Выбрать главу
Весть радостная, весть священна С берегов Москвы гремит молвой: Свершилась благодать небесна Над юною царя главой! и проч.

Понятное дело, что в трагедии все аппликации, имеющие отношения к настоящему событию, вызывали гром рукоплесканий и крики «ура!» Дивертисмент также произвел огромный эффект. Петербург ликовал и веселился на славу и был блистательно иллюминован в продолжении трех дней. 31-го августа в Таврическом дворце дан был маскарад для первых шести классов и для купечества; в иллюминованный же сад, где было несколько оркестров полковой музыки, был открыт вход для всех сословий. 2-го сентября купеческое общество давало маскарад в доме гр. Безбородко, в Почтамтской улице.
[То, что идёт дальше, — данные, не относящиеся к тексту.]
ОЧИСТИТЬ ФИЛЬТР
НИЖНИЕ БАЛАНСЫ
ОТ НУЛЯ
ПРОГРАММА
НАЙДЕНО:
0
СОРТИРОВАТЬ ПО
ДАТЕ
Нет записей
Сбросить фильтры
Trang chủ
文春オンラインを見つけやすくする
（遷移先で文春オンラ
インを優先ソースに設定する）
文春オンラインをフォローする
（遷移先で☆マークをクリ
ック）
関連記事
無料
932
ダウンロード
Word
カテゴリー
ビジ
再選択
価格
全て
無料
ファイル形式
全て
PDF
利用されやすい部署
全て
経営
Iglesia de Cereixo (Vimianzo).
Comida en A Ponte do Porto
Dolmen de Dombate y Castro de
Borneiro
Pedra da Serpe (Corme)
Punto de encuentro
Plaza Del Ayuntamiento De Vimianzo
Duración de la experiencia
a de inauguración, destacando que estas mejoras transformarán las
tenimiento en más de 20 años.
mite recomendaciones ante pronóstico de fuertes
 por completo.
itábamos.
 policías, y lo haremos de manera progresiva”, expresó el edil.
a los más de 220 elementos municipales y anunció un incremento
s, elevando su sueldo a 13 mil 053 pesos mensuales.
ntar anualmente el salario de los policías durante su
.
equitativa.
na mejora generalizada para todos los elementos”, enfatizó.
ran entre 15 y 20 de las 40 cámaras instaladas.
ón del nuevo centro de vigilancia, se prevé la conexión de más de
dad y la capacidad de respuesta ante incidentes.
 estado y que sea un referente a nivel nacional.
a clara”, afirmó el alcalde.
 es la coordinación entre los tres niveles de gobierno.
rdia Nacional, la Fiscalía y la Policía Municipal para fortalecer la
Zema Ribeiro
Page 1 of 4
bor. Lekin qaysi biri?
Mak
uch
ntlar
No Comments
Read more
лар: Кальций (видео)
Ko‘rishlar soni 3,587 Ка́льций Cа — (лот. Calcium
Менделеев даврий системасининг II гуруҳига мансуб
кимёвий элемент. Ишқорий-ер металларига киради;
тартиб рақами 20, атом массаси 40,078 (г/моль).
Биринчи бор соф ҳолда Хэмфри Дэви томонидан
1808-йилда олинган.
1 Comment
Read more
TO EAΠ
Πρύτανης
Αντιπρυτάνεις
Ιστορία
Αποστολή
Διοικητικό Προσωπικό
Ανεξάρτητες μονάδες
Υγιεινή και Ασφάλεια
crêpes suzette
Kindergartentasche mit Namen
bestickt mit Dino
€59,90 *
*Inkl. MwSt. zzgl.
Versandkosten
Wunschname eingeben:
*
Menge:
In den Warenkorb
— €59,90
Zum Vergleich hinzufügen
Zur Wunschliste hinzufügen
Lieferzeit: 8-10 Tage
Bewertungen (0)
Наступила осень, обычная пора бенефисов, и театральная администрация была в большом затруднении: она не могла удовлетворить всех претендентов, не получивших, по случаю продолжительного траура, своевременно, следующих им бенефисов, а потому и предложила им бросить между собою жребий. Кому судьба поблагоприятствовала, те получили свои бенефисы в зимний сезон, а остальным пришлось их брать в летнюю пору.

Глава XVI

М. С. Щепкин в Петербурге. — Нечто о водевилях вообще и о русском в особенности. — Мелодрама Дюканжа и смерть Каменогорского.

При всем желании соблюсти хронологический порядок, я, в моих воспоминаниях, невольно делаю — «шаг вперед, да два назад»…

В 1825 году, в начале июля, приехал в Петербург, в первый раз, покойный Михаил Семенович Щепкин и с первых своих дебютов имел большой успех, несмотря на летнее время, весьма невыгодное для дебютантов, и на соперничество нашего петербургского комика Боброва, о котором я уже упоминал в прежних главах. Хотя эти два артиста и занимали одинаковое амплуа, но во многом между ними было различие. Бобров, наивной, комическою своею личностью, толстой, неуклюжей фигурой и своеобразной, безыскусственной речью, был олицетворенная простота и добродушие; он, казалось, никогда не имел намерения смешить публики, а слушая его простую речь и смотря на него, невозможно было удержаться от смеху. Этим бессознательным комизмом наш покойный Мартынов во многом походил на него. Мольеровский «Мещанин во дворянстве», Скотинин (в «Недоросле»), «Бригадир» — Фонвизина и во многих других пьесах позднейшего репертуара нельзя было, казалось, представить себе другой личности, более подходящей к этим ролям. Щепкин, напротив, благообразный, кругленький старичок, живой, веселый, поворотливый, иногда плутоватый, всегда симпатично действовал на зрителей; к этому надо прибавить, что, при огромном его комическом таланте, он был наделен с избытком драматическим элементом. Он был умнее Боброва, серьезнее относился к своему искусству, и тщательно обдумывая свои роли, все их детали до мелочной подробности передавал с безукоризненной тонкостью и искусством. Еще важное имел преимущество Щепкин перед своим петербургским соперником в том, что репертуар его был разнообразнее: он играл в водевилях и мастерски передавал куплеты; а в ту пору водевили кн. Шаховского, Писарева и Хмельницкого начинали уже приобретать себе право гражданства на русской сцене.

Как жаль, что этим обоим комикам не пришлось ни разу сойтись в одной пьесе; любопытно было бы полюбоваться на их благородное соревнование.

Другие петербургские комики того времени, конечно, никак не могли идти в сравнение с московским знаменитым артистом; хотя актер Величкин, тогдашний любимец райской публики и занимал роли Щепкина в комедиях и водевилях, но расстояние между ними было в несколько раз более того, какое находится между партером и райком.

Когда уже сделалось известным в нашем закулисном мире, что Щепкин собирается в Петербург, актер Боченков (один из посредственных комиков) как-то раз на репетиции подошел к Величкину, который сидел повесив нос, и сказал ему:

— Плохо нам приходится с тобой, Миша; в Москве дрова рубят, а к нам щепки летят! Ну, да не горюй, нас с тобой гостинодворцы не выдадут!